The growing extremism of political sectarianism has given way to a new kind of polarization, one that focuses on dominating the opposition rather than on championing ideas. In this paper, we propose interventions to mitigate this kind of polarization and protect our democracy.
Finkel, Eli J., Christopher A. Bail, Mina Cikara, Peter H. Ditto, Shanto Iyengar, Samara Klar, Lilliana Mason et al. “Political Sectarianism in America.” Science 370, no. 6516 (2020): 533–36. https://doi.org/10.1126/science.abe1715
Oct 30, 2020
Area of Study
Political polarization, a concern in many countries, is especially acrimonious in the United States. For decades, scholars have studied polarization as an ideological matter — how strongly Democrats and Republicans diverge vis-à-vis political ideals and policy goals. Such competition among groups in the marketplace of ideas is a hallmark of a healthy democracy. But more recently, researchers have identified a second type of polarization, one focusing less on triumphs of ideas than on dominating the abhorrent supporters of the opposing party. This literature has produced a proliferation of insights and constructs but few interdisciplinary efforts to integrate them. We offer such an integration, pinpointing the superordinate construct of political sectarianism and identifying its three core ingredients: othering, aversion, and moralization. We then consider the causes of political sectarianism and its consequences for U.S. society — especially the threat it poses to democracy. Finally, we propose interventions for minimizing its most corrosive aspects.

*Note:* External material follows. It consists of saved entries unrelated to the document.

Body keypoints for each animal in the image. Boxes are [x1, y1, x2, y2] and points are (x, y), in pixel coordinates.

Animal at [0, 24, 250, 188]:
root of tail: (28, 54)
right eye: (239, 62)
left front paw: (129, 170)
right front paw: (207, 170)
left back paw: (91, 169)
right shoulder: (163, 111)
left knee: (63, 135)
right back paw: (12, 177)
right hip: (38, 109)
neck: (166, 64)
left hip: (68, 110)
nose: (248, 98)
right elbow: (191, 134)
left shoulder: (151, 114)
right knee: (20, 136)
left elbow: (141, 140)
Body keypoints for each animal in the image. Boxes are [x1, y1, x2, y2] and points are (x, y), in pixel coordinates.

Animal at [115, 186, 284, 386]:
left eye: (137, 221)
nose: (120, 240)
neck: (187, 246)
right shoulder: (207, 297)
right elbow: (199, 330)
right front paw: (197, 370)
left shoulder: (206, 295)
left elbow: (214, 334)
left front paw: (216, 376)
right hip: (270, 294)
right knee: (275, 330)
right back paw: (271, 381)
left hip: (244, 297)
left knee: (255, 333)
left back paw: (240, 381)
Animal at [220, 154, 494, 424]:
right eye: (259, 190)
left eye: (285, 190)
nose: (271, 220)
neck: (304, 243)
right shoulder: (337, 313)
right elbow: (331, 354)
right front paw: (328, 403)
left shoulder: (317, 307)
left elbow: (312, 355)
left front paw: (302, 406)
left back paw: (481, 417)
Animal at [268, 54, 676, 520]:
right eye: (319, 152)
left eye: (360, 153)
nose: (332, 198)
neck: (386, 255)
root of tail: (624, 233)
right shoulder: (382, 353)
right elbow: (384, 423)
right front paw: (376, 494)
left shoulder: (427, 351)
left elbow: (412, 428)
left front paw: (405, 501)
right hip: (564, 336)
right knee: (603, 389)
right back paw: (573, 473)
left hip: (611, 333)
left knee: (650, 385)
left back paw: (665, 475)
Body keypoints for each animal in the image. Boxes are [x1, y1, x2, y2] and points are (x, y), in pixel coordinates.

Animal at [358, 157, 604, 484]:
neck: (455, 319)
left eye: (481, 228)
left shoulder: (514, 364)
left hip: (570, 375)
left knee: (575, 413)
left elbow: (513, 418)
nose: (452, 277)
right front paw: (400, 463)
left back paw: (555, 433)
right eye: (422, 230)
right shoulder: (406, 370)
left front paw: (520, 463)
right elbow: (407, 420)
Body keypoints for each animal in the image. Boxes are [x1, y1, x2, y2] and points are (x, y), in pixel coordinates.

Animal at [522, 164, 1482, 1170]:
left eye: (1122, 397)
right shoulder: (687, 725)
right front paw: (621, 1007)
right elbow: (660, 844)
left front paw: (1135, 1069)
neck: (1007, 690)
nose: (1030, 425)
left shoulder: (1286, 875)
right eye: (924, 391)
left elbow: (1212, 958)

For decades, scholars have studied polarization as an ideological matter—how strongly Democrats and Republicans diverge in their political ideals and policy goals. Generally, competition and debate about ideas is a hallmark of a healthy democracy. However, researchers have identified a second type of polarization that focuses more on dominating the opposition, and less on championing ideas. Regardless of what it’s called, this type of polarization has some form of a moralized identification that pits one political group against another. And while previous literature has produced many insights on the topic, there have been few interdisciplinary efforts to integrate them, which is what we attempt to do in this paper.
First, we offer the construct of political sectarianism and identify its three core ingredients: othering (i.e., labeling groups of people as either “us” or “them”), aversion, and moralization. We then consider the causes of political sectarianism and its consequences for U.S. society, especially the threat it poses to democracy. Finally, we propose interventions for minimizing its most negative effects.
As political sectarianism grows more extreme, it may also become self-reinforcing, rendering mitigation efforts more difficult. Scholars have long argued that a shared threat can bring people together, but such threats may do the opposite when sectarianism is extreme. Bolstering the emphasis on political ideas rather than political adversaries is not a sufficient solution, but it is likely to be a major step in the right direction. The interventions proposed in this paper offer some promising leads, but any serious attempt will require multifaceted efforts to change leadership, media, and democratic systems in ways that are sensitive to human psychology.